Monday, 5 September 2011


NB had a really poor signal all day so this is being posted a bit late.
V exciting – I was helmsman for the last run of the day yesterday, tacking us across towards the Ston Channel, and then through the teeny tiny gap at the eastern end of the peninsular. The miracle of sailing a boat as nearly as possible into the direction of the wind blowing against it is apparently a fairly modern discovery. Before that presumably boats had to wait till the wind blew in the direction they wanted to go. Can that be true? The wind twitches about, so you have to keep a constant eye on the sails, to keep them filled with air. I had vaguely imagined it is the wind pushing on the sails which pushes the boat along, and that is true with the wind behind you, but when you are sailing into the wind, it’s more complicated – it’s the creation of a curved surface, like the wings of a bird or a plane, which creates differing air pressures on either side of the fabric, and it’s that which makes a kind of ‘lift’ and thus the forward motion. It is also the foresail which does most of the work. I thought, sailing boats could only have been invented once women were involved, because it would be women who spun the threads to make the cloth to make the sails.
It was another quiet day with the sun brilliantly constant, a mist to calm the heat down, a warm wind to soothe us, and hardly another boat in sight. Where are they all? The gang of schoolkids we saw sploshing in the little bay near Vrboska seem like a distant memory – their hilarity and high spirits were perhaps an end-of-holiday party spirit, and now most people have returned to work.

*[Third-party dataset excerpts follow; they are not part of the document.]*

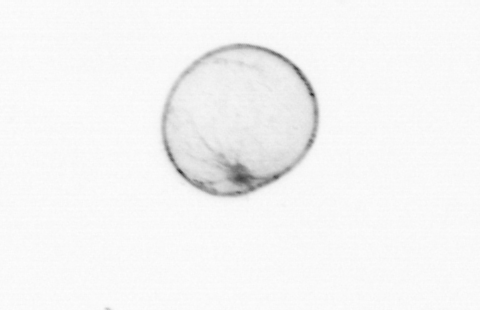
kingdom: Chromista
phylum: Myzozoa
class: Dinophyceae
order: Noctilucales
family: Noctilucaceae
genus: Noctiluca
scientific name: Noctiluca scintillans
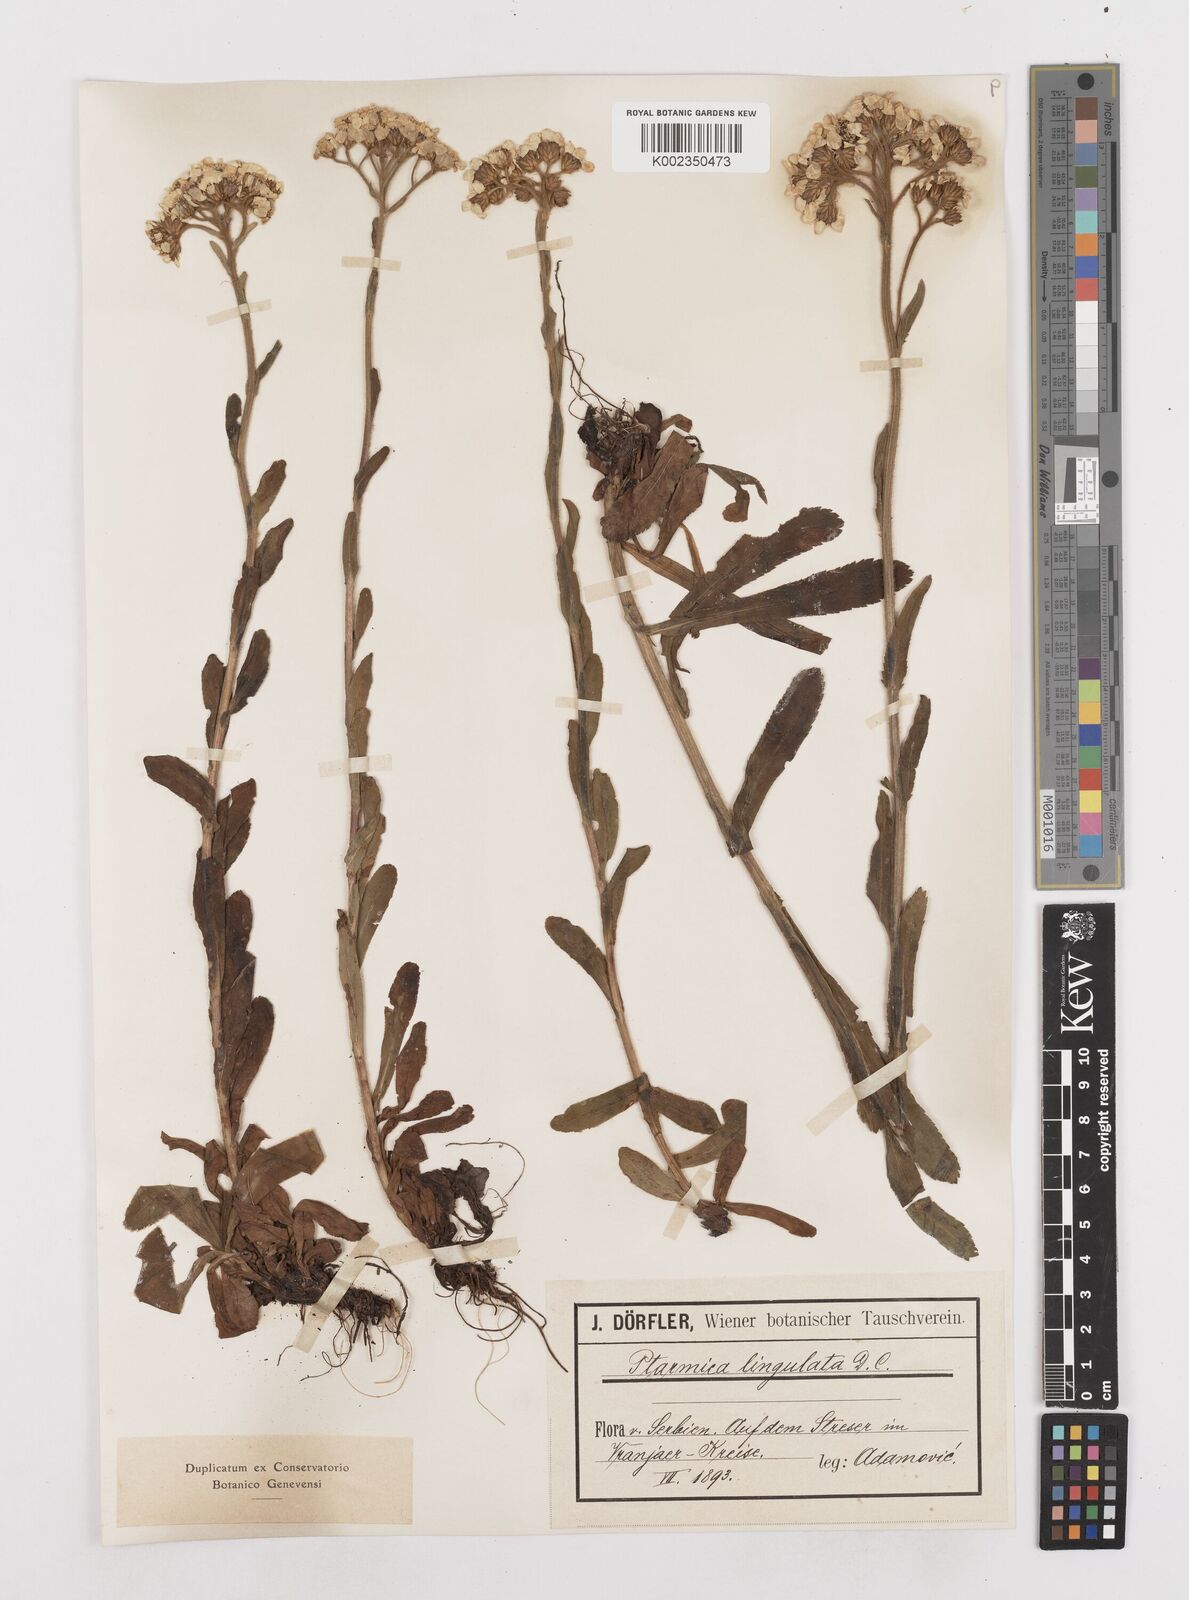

The landscape changes subtly as we move southwards. The island of Mljet is a National Park and so its bony flanks are quite luxuriantly clad in brush and forest, with trees clustered in the valleys where soil has managed to accumulate. In contrast most of the hillsides are pretty rocky and bare, with thin striated scrapes of greenery clinging on at the lower levels where the layers of karst rock have allowed enough soil or moisture to give them a footing. One of the books on board says all these slopes were finely wooded in ancient days till the Venetians plundered them for timber. Once the trees had gone, the soil washed away. I am slightly surprised by the general lack of wildlife – the cicadas in the woods, the little gulls in the some of the ports, a few bats at Korcula, the dozen or so varieties of fish we have seen, some butterflies and a couple of very large bees… but that’s it.
The sea itself has been wonderfully well-behaved – especially considering how vile it was last time we were aboard this boat, when the waves came right over the cockpit and I thought we were going to drown. Most of the voyage yesterday was across calm quiet blueness, with a few white horses, and the depth sounder showed about 50 metres. The amazing thing – yet again – was how one moment we were going quietly along a broad empty channel, with these sloping pine-covered rocky slopes on either side, and then, on the port side, reaching a little point, we could see an angular little bay crammed with big white plastic boats, a cluster of caiques and dinghies, and three or four houses/restaurants down at the water’s edge. This is where we backed in, with a chaotic set of instructions from a man on the quay. Our skipper took us in so neatly into the tiny space reserved for us – not once, but twice, as the capitano on shore told us to go away the first time, so we leapt smartly out again, and then when other people shouted at him that we had reserved our space, he beckoned us in again. The Chermans on their huge white plastic box to one side were full of admiration for our captain. Another interesting/useless fact… it is the Chermans and French who make the best sailing boats nowadays, while the English and Italians make these ugly great pleasure palaces - the white plastic boxes styled like trainer-shoes. All of our neighbours here are English-built and horrible they are… probably v comfortable etc but I will just stay boat-snobby and say they are horrible. One of them has a crew dancing attendance on the three owners or leasers. I think our sailing boat is vastly superior.
We ate at one of the restos – it’s called Gastro Mare and the owner, a Croat, spent some time in Norway perfecting his art before coming home to open up his own place. We had a little bonne bouche including slivers of fine local mountain ham, then a scallop, then a sliver of foie gras, then the delicious local dentex fish with vegetables, and then a doublet of desserts: one being a constructed apfel strudel with pan-fried pastry, the other being a chocolate and almond biscuit topped with whipped cream and finely grated pecorino cheese, with local sage honey to pour over it. Nice.
During the hot night, I woke up to try to look at the stars, but it was difficult with the quayside lights so near. Across the little bay, some young people were arguing in one of the other houses – in Cherman, I think… again the sounds carry so clearly across water. This was 4am.
Cumulative tiredness is catching up with me. Sleep is always a bit fitful on a boat. The air is quite humid and very hot at night, esp when you have to have the hatches closed against the showers of rain which can arrive very suddenly. Dreams are vivid. I sometimes plan what I want to write and then tiredness washes my great ideas away. Ho hum. Today we will go up the channel into Ston itself and after that I have no idea of the plans except we are booked into a really grand resto for the evening. Only two days left. Time is moving past, all the time, like the waves around us, rocking the boat one way or the other. Kate rang her family yesterday and reported that the weather in England is autumnal. When I was trying to pack to come here, as usual I found it really hard to imagine hot weather. Bah!